Enough dilly-dallying, she tried to also call out to someone, possibly Jean, but to her disappointment, she got no response. As in, she's all by herself.

'Is this hell?' Chione thought as she stared at nothing in particular, because there's nothing there except her. She sighed and lied down, not really sure what to do in this place, well aware that this is some sort of a punishment to all the sins she committed on her previous life.

How pathetic.

She remained still and silent. Trying very much to process the fact that she's already dead, and found out that she did not mind, really. After all, she tried taking her own life before, only that, she failed because of Jean.

She flinched at the name.

Chione forgot the fact that before dying, she witnessed how the guy who saved her from dying before, the guy who took care of her while she's recuperating, and the guy who pestered her when she feels lonely, went down without much of a fight—he's also shot on the head.

Memories of the momentary pain at the back of her head, the pain in her heart overwhelming her body as she collapsed on tbe ground before Jean's limp and lifeless figure, the exhaustion from running away, the warmth of Jean's hand, the frustration of discovering that she's fooled by Jean—it all came crashing down on her in a tidal wave. The memories before she died played in reverse, emphasizing the moments she made grave mistakes, the moments the emptiness of losing her family gnawing on her chest, especially her most memorable memories with her family, friends, and Jean.

Of all the things she would remember, it really has to be that annoying guy.

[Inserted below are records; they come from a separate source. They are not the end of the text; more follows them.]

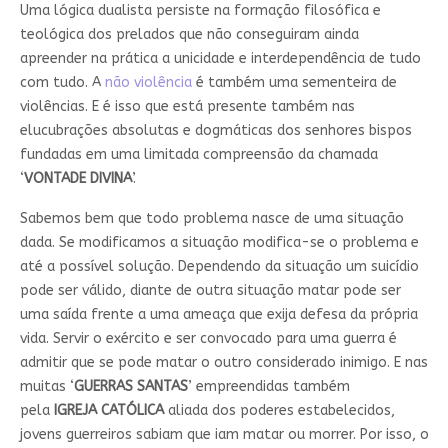
Uma lógica dualista persiste na formação filosófica e
teológica dos prelados que não conseguiram ainda
apreender na prática a unicidade e interdependência de tudo
com tudo. A
não violência
é também uma sementeira de
violências. E é isso que está presente também nas
elucubrações absolutas e dogmáticas dos senhores bispos
fundadas em uma limitada compreensão da chamada
‘
VONTADE DIVINA
’.
Sabemos bem que todo problema nasce de uma situação
dada. Se modificamos a situação modifica-se o problema e
até a possível solução. Dependendo da situação um suicídio
pode ser válido, diante de outra situação matar pode ser
uma saída frente a uma ameaça que exija defesa da própria
vida. Servir o exército e ser convocado para uma guerra é
admitir que se pode matar o outro considerado inimigo. E nas
muitas ‘
GUERRAS SANTAS
’ empreendidas também
pela
IGREJA CATÓLICA
aliada dos poderes estabelecidos,
jovens guerreiros sabiam que iam matar ou morrer. Por isso, o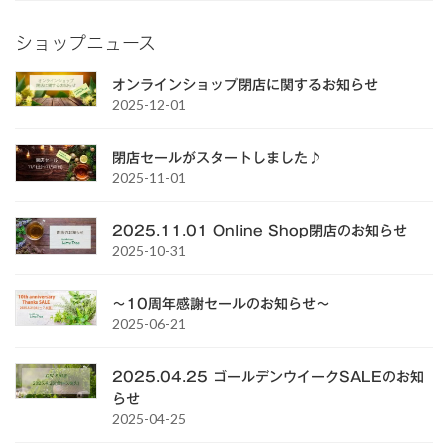
ショップニュース
オンラインショップ閉店に関するお知らせ
2025-12-01
閉店セールがスタートしました♪
2025-11-01
2025.11.01 Online Shop閉店のお知らせ
2025-10-31
～10周年感謝セールのお知らせ～
2025-06-21
2025.04.25 ゴールデンウイークSALEのお知
らせ
2025-04-25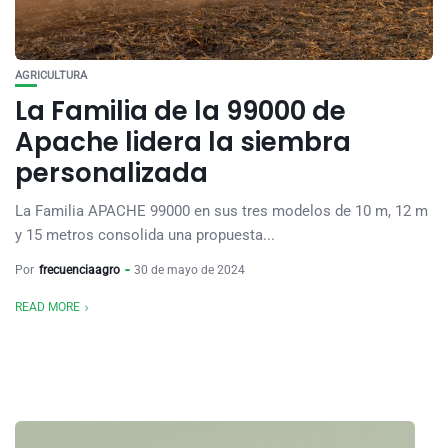
AGRICULTURA
La Familia de la 99000 de
Apache lidera la siembra
personalizada
La Familia APACHE 99000 en sus tres modelos de 10 m, 12 m
y 15 metros consolida una propuesta...
Por
frecuenciaagro
30 de mayo de 2024
READ MORE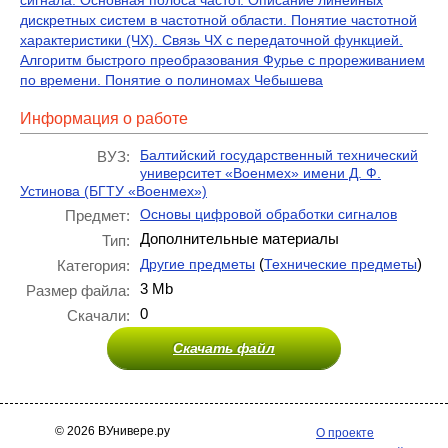
сигнала. Основная полоса частот. Описание линейных
дискретных систем в частотной области. Понятие частотной
характеристики (ЧХ). Связь ЧХ с передаточной функцией.
Алгоритм быстрого преобразования Фурье с прореживанием
по времени. Понятие о полиномах Чебышева
Информация о работе
Балтийский государственный технический
ВУЗ:
университет «Военмех» имени Д. Ф.
Устинова (БГТУ «Военмех»)
Основы цифровой обработки сигналов
Предмет:
Дополнительные материалы
Тип:
(
)
Другие предметы
Технические предметы
Категория:
3 Mb
Размер файла:
0
Скачали:
Скачать файл
© 2026 ВУнивере.ру
О проекте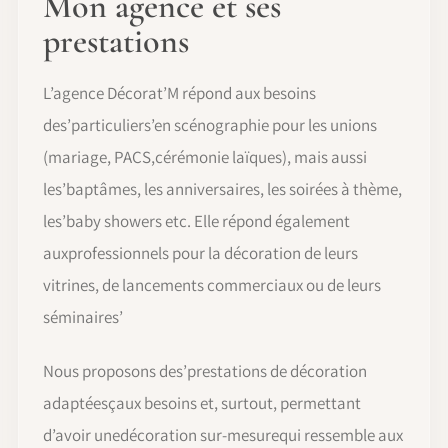
Mon agence et ses
prestations
L’agence Décorat’M répond aux besoins
des’particuliers’en scénographie pour les unions
(mariage, PACS,cérémonie laïques), mais aussi
les’baptâmes, les anniversaires, les soirées à thème,
les’baby showers etc. Elle répond également
auxprofessionnels pour la décoration de leurs
vitrines, de lancements commerciaux ou de leurs
séminaires’
Nous proposons des’prestations de décoration
adaptéesçaux besoins et, surtout, permettant
d’avoir unedécoration sur-mesurequi ressemble aux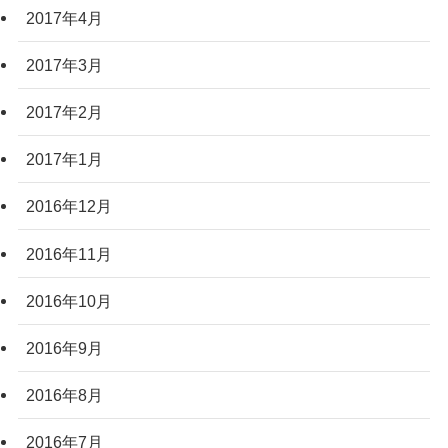
2017年4月
2017年3月
2017年2月
2017年1月
2016年12月
2016年11月
2016年10月
2016年9月
2016年8月
2016年7月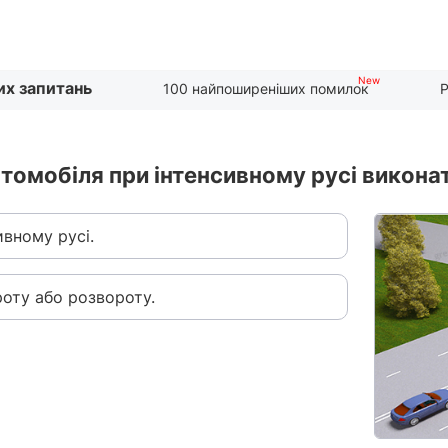
их запитань
100 найпоширеніших помилок
Р
автомобіля при інтенсивному русі викон
вному русі.
роту або розвороту.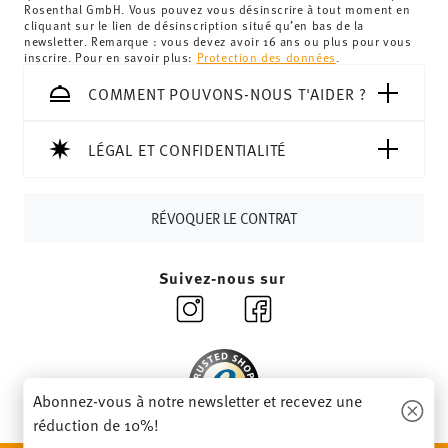
Royaume-Uni :
Pour les livraisons au Royaume-Uni, le
Rosenthal GmbH. Vous pouvez vous désinscrire à tout moment en
cliquant sur le lien de désinscription situé qu’en bas de la
montant minimum de commande est de 135 £. La
newsletter. Remarque : vous devez avoir 16 ans ou plus pour vous
livraison est offerte.
inscrire. Pour en savoir plus:
Protection des données
.
Suisse :
Les livraisons en Suisse sont gratuites à partir de
COMMENT POUVONS-NOUS T'AIDER ?
69,90 CHF. Pour toute commande inférieure à 69,90 CHF,
les frais de livraison s'élèvent à 36,90 CHF.
Suivi :
Vous recevrez un code de suivi par e-mail dès que
LÉGAL ET CONFIDENTIALITÉ
votre colis aura été expédié.
Délai de livraison en France :
5-7 jours ouvrables pour les
RÉVOQUER LE CONTRAT
articles en stock. Vous pouvez consulter les délais de
livraison vers d'autres pays
ici
.
Retours :
Pour les retours, veuillez utiliser notre
service
Suivez-nous sur
de retour
.
Abonnez-vous à notre newsletter et recevez une
réduction de 10%!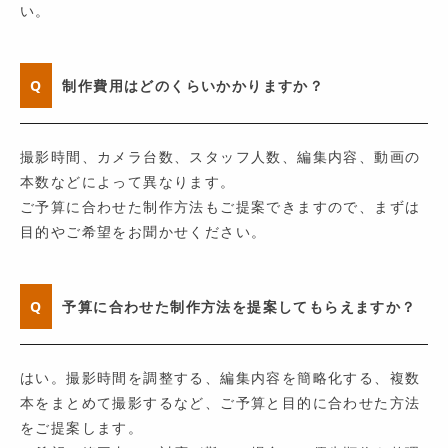
い。
Q
制作費用はどのくらいかかりますか？
撮影時間、カメラ台数、スタッフ人数、編集内容、動画の
本数などによって異なります。
ご予算に合わせた制作方法もご提案できますので、まずは
目的やご希望をお聞かせください。
Q
予算に合わせた制作方法を提案してもらえますか？
はい。撮影時間を調整する、編集内容を簡略化する、複数
本をまとめて撮影するなど、ご予算と目的に合わせた方法
をご提案します。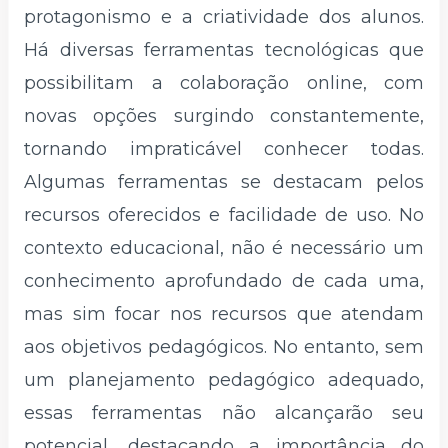
protagonismo e a criatividade dos alunos.
Há diversas ferramentas tecnológicas que
possibilitam a colaboração online, com
novas opções surgindo constantemente,
tornando impraticável conhecer todas.
Algumas ferramentas se destacam pelos
recursos oferecidos e facilidade de uso. No
contexto educacional, não é necessário um
conhecimento aprofundado de cada uma,
mas sim focar nos recursos que atendam
aos objetivos pedagógicos. No entanto, sem
um planejamento pedagógico adequado,
essas ferramentas não alcançarão seu
potencial, destacando a importância do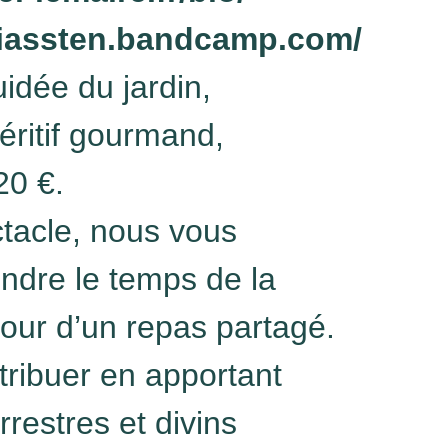
hiassten.bandcamp.com/
uidée du jardin,
éritif gourmand,
20 €.
ctacle, nous vous
endre le temps de la
our d’un repas partagé.
tribuer en apportant
rrestres et divins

A myriad of emotions threatened to swallow her whole, if not alive because she's already dead. She gasped for air, realizing that it is futile—how could one's consciousness breathe? She's already a spirit, a lost soul, a consciousness that got separated with its vessel.

Surprise was an understatement when she felt tears prickled the corners of her eyes—how come she's still able to feel, anyway? She's already dead. A goner. She should already be burning in hell already, or resting in heaven, hypocritically singing with the angels and laughing with the saints.

Misery is an understatement.

In fact, no word could describe the hellish pain she's going through as of the moment, as if she's being chopped off alive, cooked in a pressure cooker, and then grinded into a pulp. It hurts more than that, of course.

She writhed and thrashed, trying to ease the pain, to no avail. She screamed, and her throat went numb due to the pain in there. She's not sure if there's even a voice coming from her.

Then all her senses started to shut down, just like when she died. Only this time, it was torturous. She slowly felt her senses numbing, and then completely extinguishing, disconnecting itself from her fuzzy brain.

'Maybe this is really hell.'

That's the last thought that could be formed on Chione's mind, before she died again.